Griffiths was thrilled to take Michelle’s story to the world, stating at the time, “We are celebrating both Michelle’s resilience and athletic brilliance, as well as her sisters’ inspiring achievements in the sport before her. We also explore the profound impact of those men who gave her opportunities and stood by her at critical moments and hope to inspire more men to become champions of change.” The cast included well-known actors, including Teresa Palmer as Michelle and Sam Neill playing her father, Paddy Payne, as well as local actors in supporting roles. Crowd scenes were made up of extras, giving many locals, including some VRC members, a thrill.
Real jockeys were used in the race scenes to make them authentic, providing many of the turf’s finest a glimpse into another world. Bobby El-issa was one of these hoops, playing Frankie Dettori who piloted Criterion to third place in the 2015 race.

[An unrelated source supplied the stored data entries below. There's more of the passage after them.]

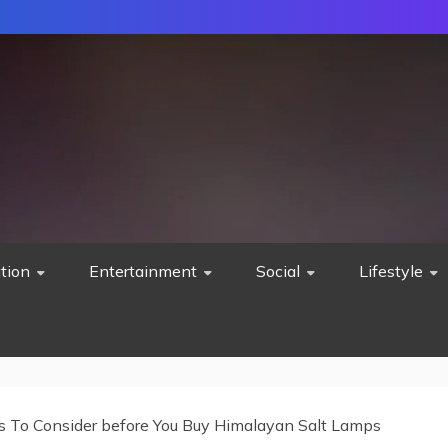
tion
Entertainment
Social
Lifestyle
s To Consider before You Buy Himalayan Salt Lamps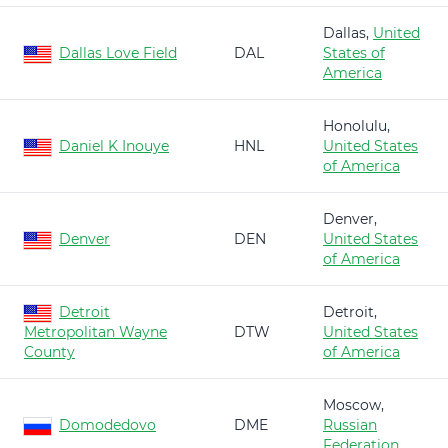
Dallas,
United
Dallas Love Field
DAL
States of
America
Honolulu,
Daniel K Inouye
HNL
United States
of America
Denver,
Denver
DEN
United States
of America
Detroit
Detroit,
Metropolitan Wayne
DTW
United States
County
of America
Moscow,
Domodedovo
DME
Russian
Federation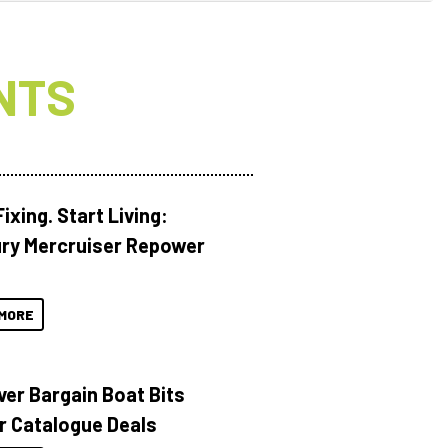
NTS
ixing. Start Living:
ry Mercruiser Repower
MORE
ver Bargain Boat Bits
r Catalogue Deals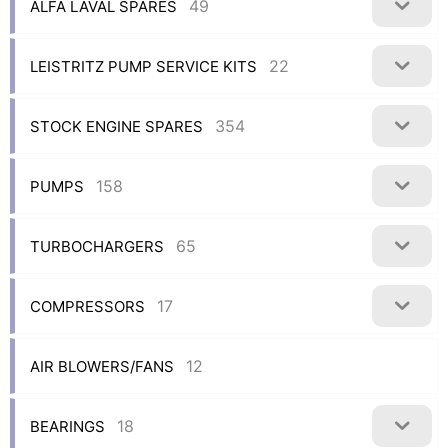
49
ALFA LAVAL SPARES
22
LEISTRITZ PUMP SERVICE KITS
354
STOCK ENGINE SPARES
158
PUMPS
65
TURBOCHARGERS
17
COMPRESSORS
12
AIR BLOWERS/FANS
18
BEARINGS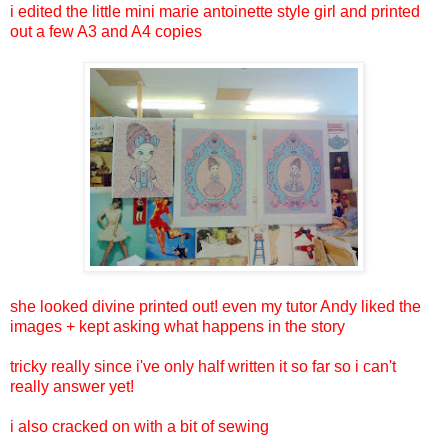
i edited the little mini marie antoinette style girl and printed
out a few A3 and A4 copies
she looked divine printed out! even my tutor Andy liked the
images + kept asking what happens in the story
tricky really since i've only half written it so far so i can't
really answer yet!
i also cracked on with a bit of sewing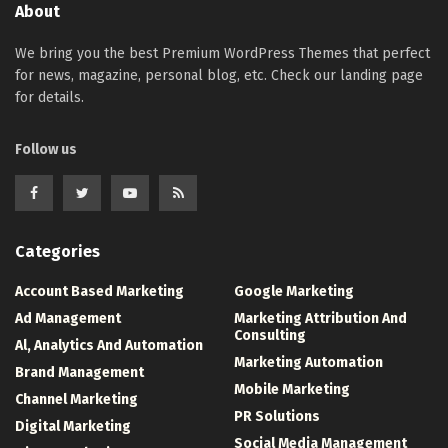
About
We bring you the best Premium WordPress Themes that perfect
for news, magazine, personal blog, etc. Check our landing page
for details.
Follow us
Categories
Account Based Marketing
Google Marketing
Ad Management
Marketing Attribution And
Consulting
Al, Analytics And Automation
Marketing Automation
Brand Management
Mobile Marketing
Channel Marketing
PR Solutions
Digital Marketing
Social Media Management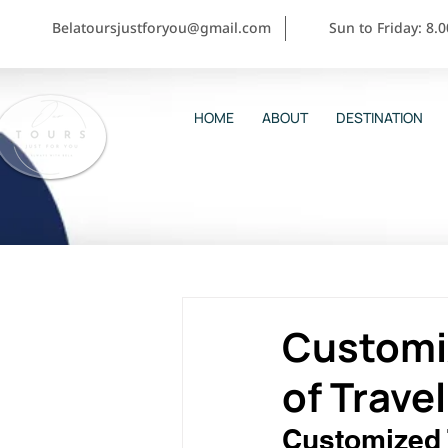
Belatoursjustforyou@gmail.com
Sun to Friday: 8.
HOME
ABOUT
DESTINATION
Customiz
of Trave
Customized T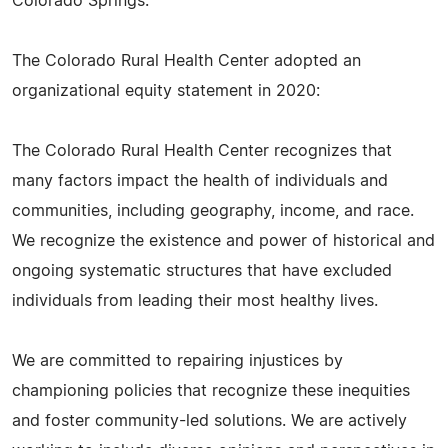
Colorado Springs.
The Colorado Rural Health Center adopted an
organizational equity statement in 2020:
The Colorado Rural Health Center recognizes that
many factors impact the health of individuals and
communities, including geography, income, and race.
We recognize the existence and power of historical and
ongoing systematic structures that have excluded
individuals from leading their most healthy lives.
We are committed to repairing injustices by
championing policies that recognize these inequities
and foster community-led solutions. We are actively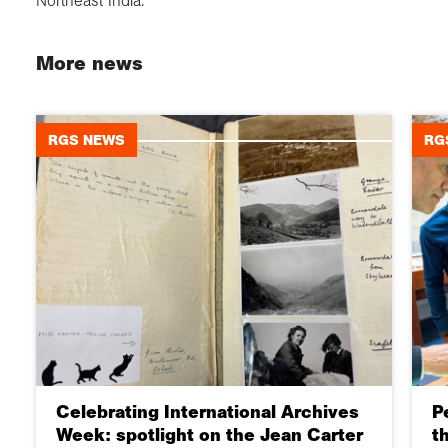
Northeast India.
More news
RGS NEWS
RG
Celebrating International Archives
P
Week: spotlight on the Jean Carter
t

El-issa was approached by fellow jockey Chris Symons, a consultant on the film, who encouraged him to audition. “I’d never done anything like it before but I went along to the audition and pretended to talk in an Italian accent, and they cast me,” El-issa recounted. “It was amazing to be part of and I loved it all. The racing scenes were exciting and I think the whole story is spine tingling. It will also show a glimpse into life as a jockey rather than focusing on the horse like other racing movies, which is great. I was so grateful to be part of it.”
Another familiar racing face that appears in the film was Stevie Payne, who played himself. Producer Richard Keddie was thrilled with the casting choice, commenting, “As a joyous human being who has excelled in his field as a strapper, it is an incredible honour to see Stevie Payne acting in one of our lead roles, playing himself, in what I believe is a world first.”
Keddie believes the film was the “most inspiring and significant” he ever worked on, with many messages to deliver. Michelle’s story and that of the racing community at large shines a light on the people who dedicate their lives to the sport, and of course also promotes and champions gender diversity in the sport. It is proof that no dream is ever too big.